Washington — There is something obscene about the rising clamor
for evidence of weapons of mass destruction in Iraq. The cynical
omniscient tone of career peaceniks such as Susan Sontag and of
prehensile presidential candidates such as Dr. Howard Dean is
repellent. It is not only that for a dozen years there has been
international agreement that Saddam Hussein’s regime had these
weapons and, in some instances, used them. It is what we have
already found in abundance throughout Iraq that makes the sniping
contemptible, namely: mass graves, torture chambers, hidden
prisons.
The hubbub over the missing weapons of mass destruction,
attendant as it is with suggestions that Prime Minister Tony Blair
and President George W. Bush are liars, has gotten more attention
than the existence of these grisly killing fields and of
instruments of torture. In modern times the aftermath of war is
always very untidy — more so than the aftermath of premodern wars
when normal life was not very tidy to begin with. Thus it should
not surprise us that we cannot find Saddam’s henchmen, his weapons,
his loot, or for that matter him. Yet the omniscient second
guessing is, in its impertinence, a bit hard to take. Hearing Dr.

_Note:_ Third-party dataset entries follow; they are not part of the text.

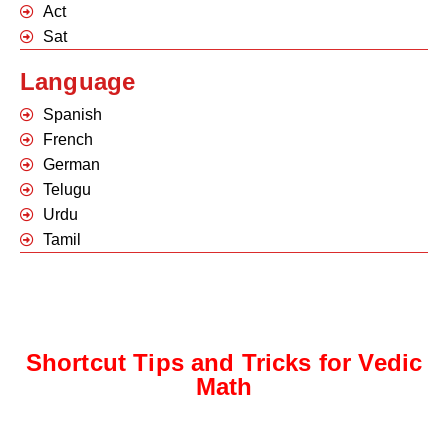
Act
Sat
Language
Spanish
French
German
Telugu
Urdu
Tamil
Shortcut Tips and Tricks for Vedic
Math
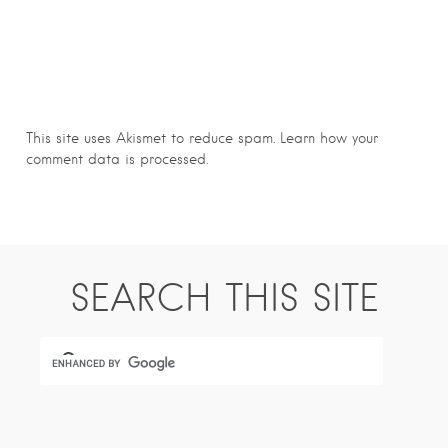
This site uses Akismet to reduce spam.
Learn how your
comment data is processed.
SEARCH THIS SITE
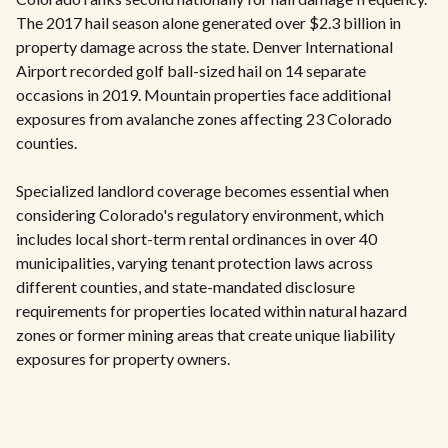
The 2017 hail season alone generated over $2.3 billion in
property damage across the state. Denver International
Airport recorded golf ball-sized hail on 14 separate
occasions in 2019. Mountain properties face additional
exposures from avalanche zones affecting 23 Colorado
counties.
Specialized landlord coverage becomes essential when
considering Colorado's regulatory environment, which
includes local short-term rental ordinances in over 40
municipalities, varying tenant protection laws across
different counties, and state-mandated disclosure
requirements for properties located within natural hazard
zones or former mining areas that create unique liability
exposures for property owners.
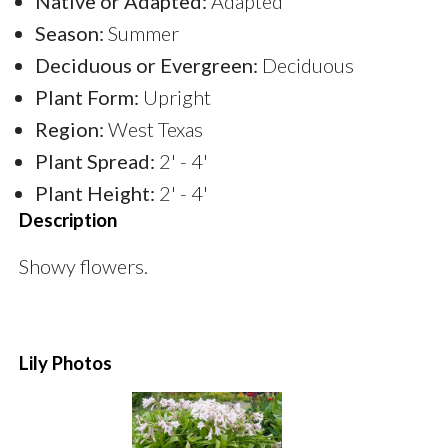
Native or Adapted:
Adapted
Season:
Summer
Deciduous or Evergreen:
Deciduous
Plant Form:
Upright
Region:
West Texas
Plant Spread:
2' - 4'
Plant Height:
2' - 4'
Description
Showy flowers.
Lily Photos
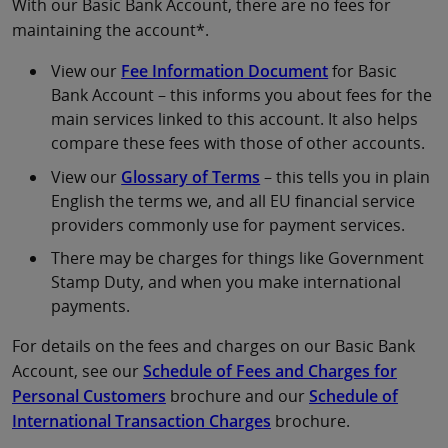
With our Basic Bank Account, there are no fees for
maintaining the account*.
View our
Fee Information Document
for Basic
Bank Account – this informs you about fees for the
main services linked to this account. It also helps
compare these fees with those of other accounts.
View our
Glossary of Terms
– this tells you in plain
English the terms we, and all EU financial service
providers commonly use for payment services.
There may be charges for things like Government
Stamp Duty, and when you make international
payments.
For details on the fees and charges on our Basic Bank
Account, see our
Schedule of Fees and Charges for
Personal Customers
brochure and our
Schedule of
International Transaction Charges
brochure.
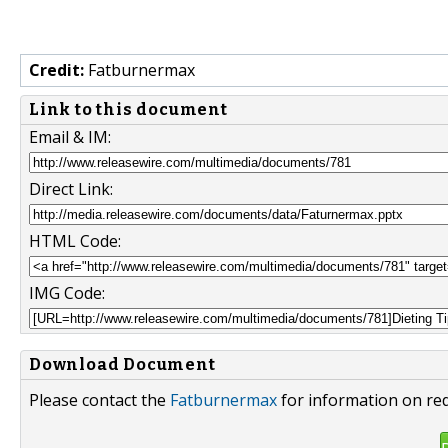
Credit:
Fatburnermax
Link to this document
Email & IM:
Direct Link:
HTML Code:
IMG Code:
Download Document
Please contact the
Fatburnermax
for information on red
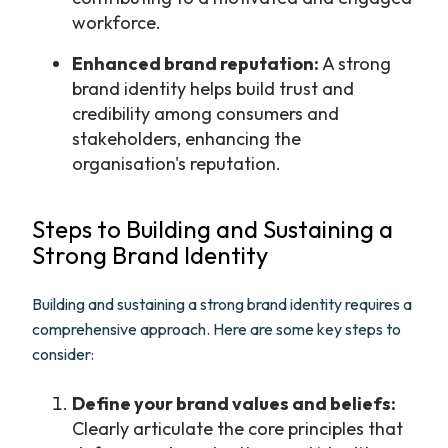
workforce.
Enhanced brand reputation:
A strong
brand identity helps build trust and
credibility among consumers and
stakeholders, enhancing the
organisation's reputation.
Steps to Building and Sustaining a
Strong Brand Identity
Building and sustaining a strong brand identity requires a
comprehensive approach. Here are some key steps to
consider:
Define your brand values and beliefs:
Clearly articulate the core principles that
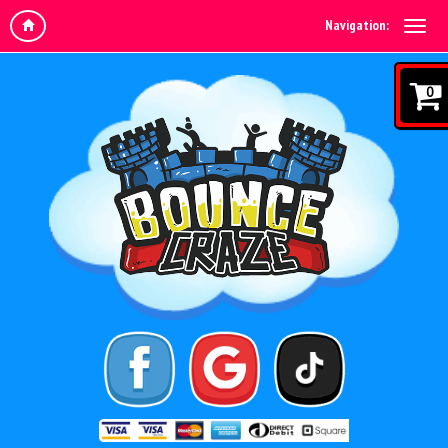
Navigation:
0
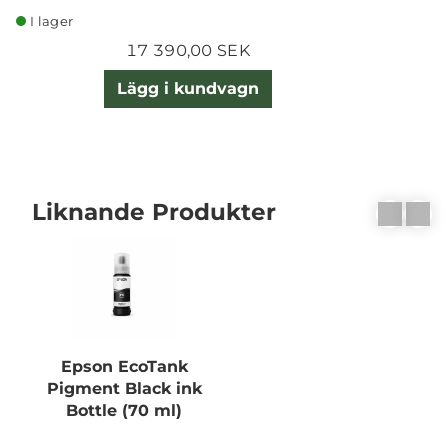
I lager
17 390,00 SEK
Lägg i kundvagn
Liknande Produkter
Epson EcoTank
Pigment Black ink
Bottle (70 ml)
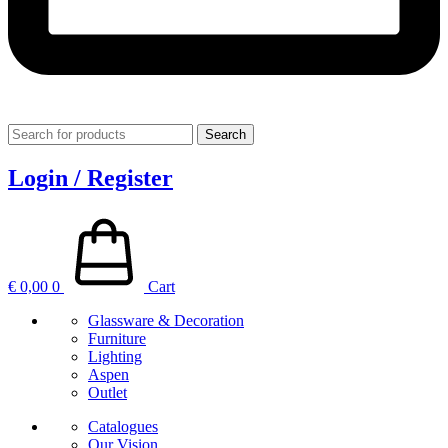
Search
Login / Register
€
0,00
0
Cart
Glassware & Decoration
Furniture
Lighting
Aspen
Outlet
Catalogues
Our Vision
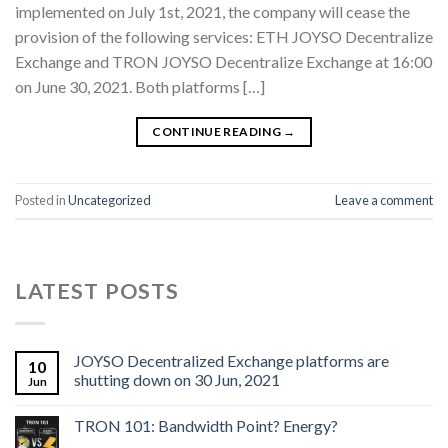
implemented on July 1st, 2021, the company will cease the
provision of the following services: ETH JOYSO Decentralize
Exchange and TRON JOYSO Decentralize Exchange at 16:00
on June 30, 2021. Both platforms […]
CONTINUE READING
→
Posted in
Uncategorized
Leave a comment
LATEST POSTS
JOYSO Decentralized Exchange platforms are
10
shutting down on 30 Jun, 2021
Jun
TRON 101: Bandwidth Point? Energy?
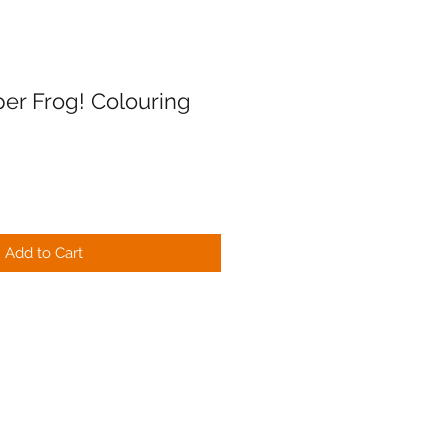
er Frog! Colouring
Add to Cart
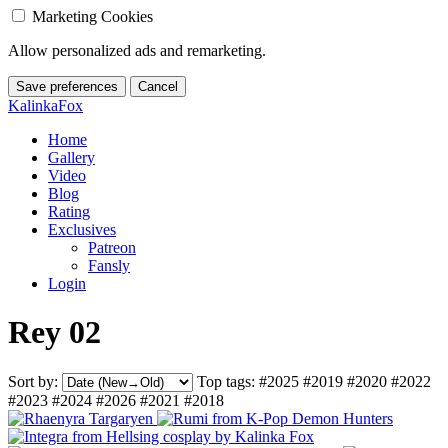
Marketing Cookies
Allow personalized ads and remarketing.
Save preferences
Cancel
KalinkaFox
Home
Gallery
Video
Blog
Rating
Exclusives
Patreon
Fansly
Login
Rey 02
Sort by:
Top tags:
#2025
#2019
#2020
#2022
#2023
#2024
#2026
#2021
#2018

Howard Dean’s smug complaints is like hearing an isolationist’s
smug complaint in 1946 that Hitler had not been found or really all
that many concentration camps, or any other evidence of Nazi
atrocity.
Of course in 1946 no isolationist after opposing American entry
into World War II would be so insolent as to rebuke our victorious
government. Today the insolence of Dr. Howard Dean and his fellow
self-regarding war critics is considered the mark of statecraft, at
least by them. The fact is, the weapons of mass destruction and the
whereabouts of Saddam are going to be discovered eventually. Just
as the concentration camps, the Nazi experiments on humans, and
Hitler’s teeth were eventually discovered and publicized. In fact,
I would not be surprised if evidence of the weapons has already
been found. Iraq is a vast country. The materials taken by our
troops constitute a huge mélange, much of it still most
likely uncatalogued and possibly even unidentified. I know of
instances in which our soldiers came across equipment so old and
useless they were bewildered by the discovery.

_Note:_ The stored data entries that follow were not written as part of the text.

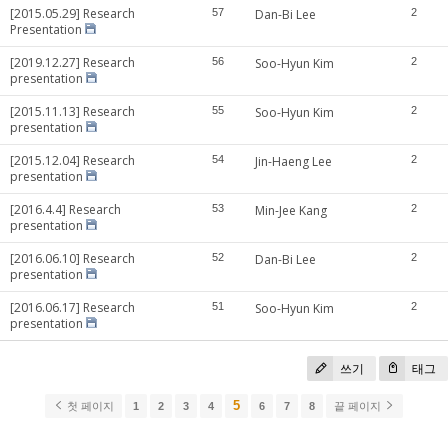
[2015.05.29] Research
57
Dan-Bi Lee
2
Presentation
[2019.12.27] Research
56
Soo-Hyun Kim
2
presentation
[2015.11.13] Research
55
Soo-Hyun Kim
2
presentation
[2015.12.04] Research
54
Jin-Haeng Lee
2
presentation
[2016.4.4] Research
53
Min-Jee Kang
2
presentation
[2016.06.10] Research
52
Dan-Bi Lee
2
presentation
[2016.06.17] Research
51
Soo-Hyun Kim
2
presentation
쓰기
태그
5
첫 페이지
1
2
3
4
6
7
8
끝 페이지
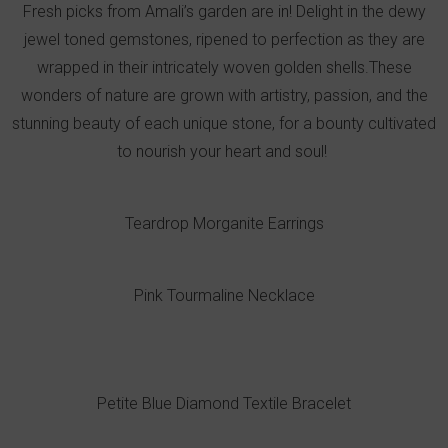
Fresh picks from Amali’s garden are in! Delight in the dewy
jewel toned gemstones, ripened to perfection as they are
wrapped in their intricately woven golden shells.These
wonders of nature are grown with artistry, passion, and the
stunning beauty of each unique stone, for a bounty cultivated
to nourish your heart and soul!
Teardrop Morganite Earrings
Pink Tourmaline Necklace
Petite Blue Diamond Textile Bracelet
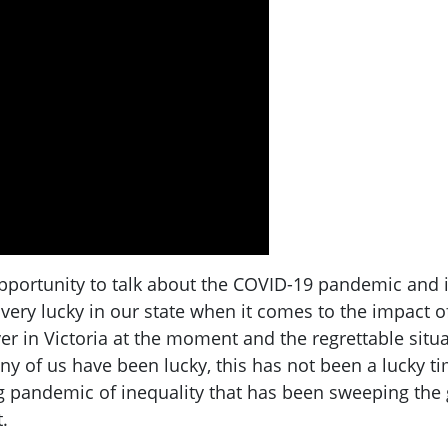
portunity to talk about the COVID-19 pandemic and its
ery lucky in our state when it comes to the impact of 
 in Victoria at the moment and the regrettable situat
ny of us have been lucky, this has not been a lucky 
 pandemic of inequality that has been sweeping the g
.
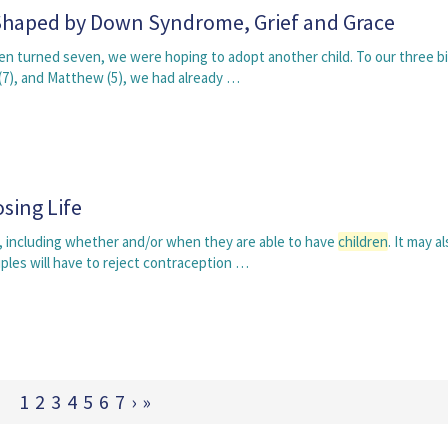
 Shaped by Down Syndrome, Grief and Grace
en turned seven, we were hoping to adopt another child. To our three bi
 (7), and Matthew (5), we had already …
sing Life
e, including whether and/or when they are able to have
children
. It may a
ples will have to reject contraception …
1
2
3
4
5
6
7
›
»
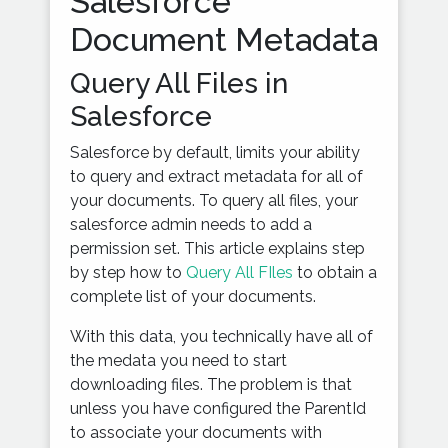
Salesforce
Document Metadata
Query All Files in
Salesforce
Salesforce by default, limits your ability
to query and extract metadata for all of
your documents. To query all files, your
salesforce admin needs to add a
permission set. This article explains step
by step how to
Query All FIles
to obtain a
complete list of your documents.
With this data, you technically have all of
the medata you need to start
downloading files. The problem is that
unless you have configured the ParentId
to associate your documents with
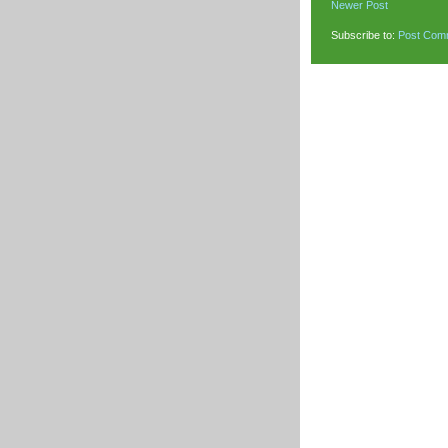
Newer Post
Subscribe to:
Post Com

Yet there are other discoveries the military and a few
journalists have made that ought to give the critics of this war
reason for pause. From the Iraqi countryside the New York
Sun’s Adam Daifallah writes, “Mass graves of Iraqis were
discovered at Mahaweel just outside the town of Hilla. Distraught
Iraqis searched through piles of bones in a chaotic, impromptu
scrum. The raw emotion of those who were there searching for their
lost loved ones was overwhelming and their thirst for revenge
unquenchable.… Every day one hears of a new horror story.
There are few Iraqi families who have not seen at least one loved
one die in one of Saddam’s wars.”
It is about time that American journalists fasten on this story.
Right up to the arrival of American troops in Baghdad Saddam’s
agents were butchering those that roused their wrath. In a splendid
Associated Press piece, Mark Fritz tells us that Saddam during his
last dozen years of butchery had “enemies of state” executed who
were as young as eleven years old. Sixty mass graves have been
discovered. Owing to Saddam’s episodic waves of war and rebellion,
“beneath one layer of bodies is sometimes another.”
It is frankly astounding to me that so little has been made of
these discoveries. The New York Sun, the New York
Times, and the Associated Press have filed stories, but those
should only whet the press’s appetite for more. Instead we are
regaled with stories about what has not been found, that is to say
weapons of mass destruction. Why not more stories about the Iraqi
killing fields? Is it because film coverage of the skeletons and
the torture chambers are too upsetting for the evening news?
Possibly it is, but the mass graves and torture chambers that we
have now discovered should be publicized. Saddam was that evil, and
if civilized government arises in Baghdad, the grisly evidence of
his evil will be discovered for years to come.